不妊治療は、肉体的、精神的、経済的な負担が大きく、極めてデリケートな問題です。「妊活」を描いた本作は、コミカルな要素こそ多々ありますが、ときおり重い展開になるのは否めません。一方、普段の英語学習では出合えない言葉に触れる良い機会にもなりそうです。 シーン3に出てくる IVF(体外受精)は “in vitro fertilization” の略で、“in vitro” はラテン語で「ガラス(試験管)の中」という意味。かつて体外受精で生まれた赤ん坊は「試験管ベビー(test-tube baby)」と呼ばれていました。シーン4の “egg donation”(卵子提供)は、日本では厳しい倫理的・法的規制があるようです。「不妊治療」は英語で “fertility treatment”。「妊活」は “Trying to conceive” が一般的で、TTC という略語もよく使われます。 本作では、妻が “The lie that I could have a career and then kids.”(キャリアも子どもも持てるというウソ)を嘆き、夫が “you kept changing the deadline.”(先延ばしにしてきたからだろ)と返す、理想と現実のギャップを突くシーンもあります。もっとも、不妊治療を選ぶ事情は人それぞれ。タイトルの Private Life はこのテーマを的確に表していると言えるでしょう。 (中俣真知子 翻訳家)

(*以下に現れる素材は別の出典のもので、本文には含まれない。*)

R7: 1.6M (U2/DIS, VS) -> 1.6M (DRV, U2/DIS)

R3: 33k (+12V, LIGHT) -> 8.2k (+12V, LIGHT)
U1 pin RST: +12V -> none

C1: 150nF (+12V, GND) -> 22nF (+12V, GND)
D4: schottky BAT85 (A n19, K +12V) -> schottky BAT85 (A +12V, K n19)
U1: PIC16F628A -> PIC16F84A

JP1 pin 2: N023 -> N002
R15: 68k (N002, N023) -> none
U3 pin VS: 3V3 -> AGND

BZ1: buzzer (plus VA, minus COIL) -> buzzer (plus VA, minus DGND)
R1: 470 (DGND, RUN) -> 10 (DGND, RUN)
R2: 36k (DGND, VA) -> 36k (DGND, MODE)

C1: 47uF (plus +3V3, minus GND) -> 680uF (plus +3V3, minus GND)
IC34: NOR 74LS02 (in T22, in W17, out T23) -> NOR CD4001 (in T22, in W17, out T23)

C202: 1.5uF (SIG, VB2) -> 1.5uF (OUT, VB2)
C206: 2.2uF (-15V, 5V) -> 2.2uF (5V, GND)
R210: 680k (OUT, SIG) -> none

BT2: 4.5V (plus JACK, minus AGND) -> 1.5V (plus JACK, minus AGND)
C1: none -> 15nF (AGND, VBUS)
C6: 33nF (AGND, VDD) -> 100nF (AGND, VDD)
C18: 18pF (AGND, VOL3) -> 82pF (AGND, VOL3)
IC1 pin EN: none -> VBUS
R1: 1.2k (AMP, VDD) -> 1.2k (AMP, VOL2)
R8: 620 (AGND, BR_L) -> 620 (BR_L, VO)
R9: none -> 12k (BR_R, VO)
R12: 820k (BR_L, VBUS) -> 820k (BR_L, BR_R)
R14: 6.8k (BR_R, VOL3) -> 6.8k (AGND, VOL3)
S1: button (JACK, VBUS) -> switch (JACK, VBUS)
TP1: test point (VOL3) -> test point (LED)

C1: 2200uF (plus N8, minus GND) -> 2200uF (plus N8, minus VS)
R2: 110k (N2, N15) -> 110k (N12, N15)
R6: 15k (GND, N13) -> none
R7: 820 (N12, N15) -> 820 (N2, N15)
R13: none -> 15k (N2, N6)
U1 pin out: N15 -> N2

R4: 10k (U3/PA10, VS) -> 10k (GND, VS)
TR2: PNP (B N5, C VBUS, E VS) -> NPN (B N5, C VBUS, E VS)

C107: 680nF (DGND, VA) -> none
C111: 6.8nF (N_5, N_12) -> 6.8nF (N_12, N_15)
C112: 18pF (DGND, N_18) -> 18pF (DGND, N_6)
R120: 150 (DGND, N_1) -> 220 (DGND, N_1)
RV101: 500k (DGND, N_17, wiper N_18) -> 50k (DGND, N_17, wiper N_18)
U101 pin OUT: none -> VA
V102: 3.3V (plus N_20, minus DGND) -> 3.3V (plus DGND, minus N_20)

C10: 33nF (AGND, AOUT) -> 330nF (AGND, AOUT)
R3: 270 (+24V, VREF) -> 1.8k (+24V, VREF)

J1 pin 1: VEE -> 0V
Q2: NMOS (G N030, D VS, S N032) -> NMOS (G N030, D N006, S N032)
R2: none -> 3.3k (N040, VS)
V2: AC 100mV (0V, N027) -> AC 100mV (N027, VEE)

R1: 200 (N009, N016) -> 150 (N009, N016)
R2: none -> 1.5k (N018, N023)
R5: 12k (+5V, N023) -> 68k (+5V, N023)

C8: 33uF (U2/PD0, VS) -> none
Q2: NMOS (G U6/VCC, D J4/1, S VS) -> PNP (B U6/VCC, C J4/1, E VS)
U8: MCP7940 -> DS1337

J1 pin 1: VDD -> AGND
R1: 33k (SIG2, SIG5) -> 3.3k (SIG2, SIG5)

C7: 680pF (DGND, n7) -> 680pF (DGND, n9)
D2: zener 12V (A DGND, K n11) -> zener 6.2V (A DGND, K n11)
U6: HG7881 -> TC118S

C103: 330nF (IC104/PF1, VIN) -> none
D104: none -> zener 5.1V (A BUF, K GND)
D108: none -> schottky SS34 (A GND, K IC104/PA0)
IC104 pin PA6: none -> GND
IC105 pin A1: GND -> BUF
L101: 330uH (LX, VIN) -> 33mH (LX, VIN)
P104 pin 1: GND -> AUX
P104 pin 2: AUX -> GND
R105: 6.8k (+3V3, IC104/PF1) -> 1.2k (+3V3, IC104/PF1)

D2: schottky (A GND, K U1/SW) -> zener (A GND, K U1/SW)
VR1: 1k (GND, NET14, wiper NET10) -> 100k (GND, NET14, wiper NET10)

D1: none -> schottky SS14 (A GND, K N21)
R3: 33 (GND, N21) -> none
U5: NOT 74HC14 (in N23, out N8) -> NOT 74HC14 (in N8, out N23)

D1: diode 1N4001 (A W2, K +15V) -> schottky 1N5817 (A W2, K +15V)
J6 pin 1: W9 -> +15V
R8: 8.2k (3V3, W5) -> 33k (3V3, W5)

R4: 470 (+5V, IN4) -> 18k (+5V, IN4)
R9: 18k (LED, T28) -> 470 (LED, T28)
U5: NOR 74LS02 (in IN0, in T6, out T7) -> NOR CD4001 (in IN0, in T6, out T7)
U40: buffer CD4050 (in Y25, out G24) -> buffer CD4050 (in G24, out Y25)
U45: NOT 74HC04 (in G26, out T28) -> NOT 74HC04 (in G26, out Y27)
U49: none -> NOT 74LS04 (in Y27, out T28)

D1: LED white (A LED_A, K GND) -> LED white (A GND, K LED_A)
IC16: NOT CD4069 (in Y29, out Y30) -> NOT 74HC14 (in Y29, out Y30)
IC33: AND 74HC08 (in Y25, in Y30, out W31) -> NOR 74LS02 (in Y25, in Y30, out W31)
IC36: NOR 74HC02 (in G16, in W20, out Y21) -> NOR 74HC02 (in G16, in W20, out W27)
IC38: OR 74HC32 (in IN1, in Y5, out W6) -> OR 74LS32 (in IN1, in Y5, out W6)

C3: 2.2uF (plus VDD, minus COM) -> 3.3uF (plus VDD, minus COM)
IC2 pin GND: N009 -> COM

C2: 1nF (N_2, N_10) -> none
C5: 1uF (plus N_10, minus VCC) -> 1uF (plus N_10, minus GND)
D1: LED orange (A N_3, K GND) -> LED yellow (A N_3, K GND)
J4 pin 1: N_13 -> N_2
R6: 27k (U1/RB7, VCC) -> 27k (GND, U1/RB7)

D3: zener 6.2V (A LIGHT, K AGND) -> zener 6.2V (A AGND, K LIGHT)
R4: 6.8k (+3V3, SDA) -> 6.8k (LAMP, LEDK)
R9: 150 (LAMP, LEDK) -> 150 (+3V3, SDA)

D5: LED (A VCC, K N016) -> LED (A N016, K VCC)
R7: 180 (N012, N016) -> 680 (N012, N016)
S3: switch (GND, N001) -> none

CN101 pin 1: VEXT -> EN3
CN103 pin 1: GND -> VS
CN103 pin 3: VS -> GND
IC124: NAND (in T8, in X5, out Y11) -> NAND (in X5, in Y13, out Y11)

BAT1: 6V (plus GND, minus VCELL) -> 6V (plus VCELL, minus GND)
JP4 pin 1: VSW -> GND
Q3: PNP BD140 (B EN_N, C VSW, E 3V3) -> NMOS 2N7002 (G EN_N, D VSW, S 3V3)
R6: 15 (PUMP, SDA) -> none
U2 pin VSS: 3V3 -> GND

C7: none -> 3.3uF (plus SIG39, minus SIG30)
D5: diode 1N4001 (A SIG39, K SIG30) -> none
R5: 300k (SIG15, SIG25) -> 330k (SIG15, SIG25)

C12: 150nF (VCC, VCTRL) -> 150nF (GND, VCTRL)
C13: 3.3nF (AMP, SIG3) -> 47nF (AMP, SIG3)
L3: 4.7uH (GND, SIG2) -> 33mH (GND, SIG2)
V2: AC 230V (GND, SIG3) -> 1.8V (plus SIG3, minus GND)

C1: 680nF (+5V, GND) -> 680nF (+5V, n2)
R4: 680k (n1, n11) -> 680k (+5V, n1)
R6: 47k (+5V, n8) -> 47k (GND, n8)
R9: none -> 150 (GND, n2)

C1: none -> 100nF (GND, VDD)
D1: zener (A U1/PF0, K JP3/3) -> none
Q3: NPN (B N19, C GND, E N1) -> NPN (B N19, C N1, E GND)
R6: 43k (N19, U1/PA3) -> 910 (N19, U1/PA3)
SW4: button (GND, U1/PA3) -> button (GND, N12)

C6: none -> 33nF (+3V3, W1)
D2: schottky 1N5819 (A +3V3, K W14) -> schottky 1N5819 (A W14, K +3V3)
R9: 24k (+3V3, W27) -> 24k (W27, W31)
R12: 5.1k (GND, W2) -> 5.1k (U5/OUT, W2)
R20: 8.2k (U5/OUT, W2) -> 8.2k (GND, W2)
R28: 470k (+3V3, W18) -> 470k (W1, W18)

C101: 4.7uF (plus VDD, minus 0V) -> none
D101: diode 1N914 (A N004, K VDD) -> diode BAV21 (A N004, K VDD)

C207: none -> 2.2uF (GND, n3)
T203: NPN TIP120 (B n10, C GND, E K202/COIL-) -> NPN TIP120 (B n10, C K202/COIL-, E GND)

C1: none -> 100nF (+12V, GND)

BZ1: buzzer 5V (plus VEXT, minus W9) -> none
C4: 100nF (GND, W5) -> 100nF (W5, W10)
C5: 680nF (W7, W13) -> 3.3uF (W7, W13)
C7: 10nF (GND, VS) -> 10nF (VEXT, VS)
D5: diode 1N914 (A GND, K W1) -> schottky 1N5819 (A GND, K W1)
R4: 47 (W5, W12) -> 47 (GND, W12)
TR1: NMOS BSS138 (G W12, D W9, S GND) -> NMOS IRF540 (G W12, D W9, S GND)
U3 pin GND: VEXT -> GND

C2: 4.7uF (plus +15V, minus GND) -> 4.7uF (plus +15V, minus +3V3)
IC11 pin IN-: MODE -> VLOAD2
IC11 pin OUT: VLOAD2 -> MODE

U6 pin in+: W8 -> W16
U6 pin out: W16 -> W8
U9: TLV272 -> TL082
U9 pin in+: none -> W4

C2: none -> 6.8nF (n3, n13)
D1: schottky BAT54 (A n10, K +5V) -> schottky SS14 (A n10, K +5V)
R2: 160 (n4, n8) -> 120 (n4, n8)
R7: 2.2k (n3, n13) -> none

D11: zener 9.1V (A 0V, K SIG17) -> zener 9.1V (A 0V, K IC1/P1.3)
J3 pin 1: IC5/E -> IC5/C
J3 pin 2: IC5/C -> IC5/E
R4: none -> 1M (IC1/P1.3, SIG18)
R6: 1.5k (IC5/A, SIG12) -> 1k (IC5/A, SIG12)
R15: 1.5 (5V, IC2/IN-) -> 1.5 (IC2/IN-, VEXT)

Richard, we don’t have $10,000.
リチャード、1万ドルなんてないわ。
I know. I’m gonna call Charlie.
分かってる。チャーリーに電話するよ。
I thought we weren’t gonna tell anybody.
誰にも話さないって思ってたのに。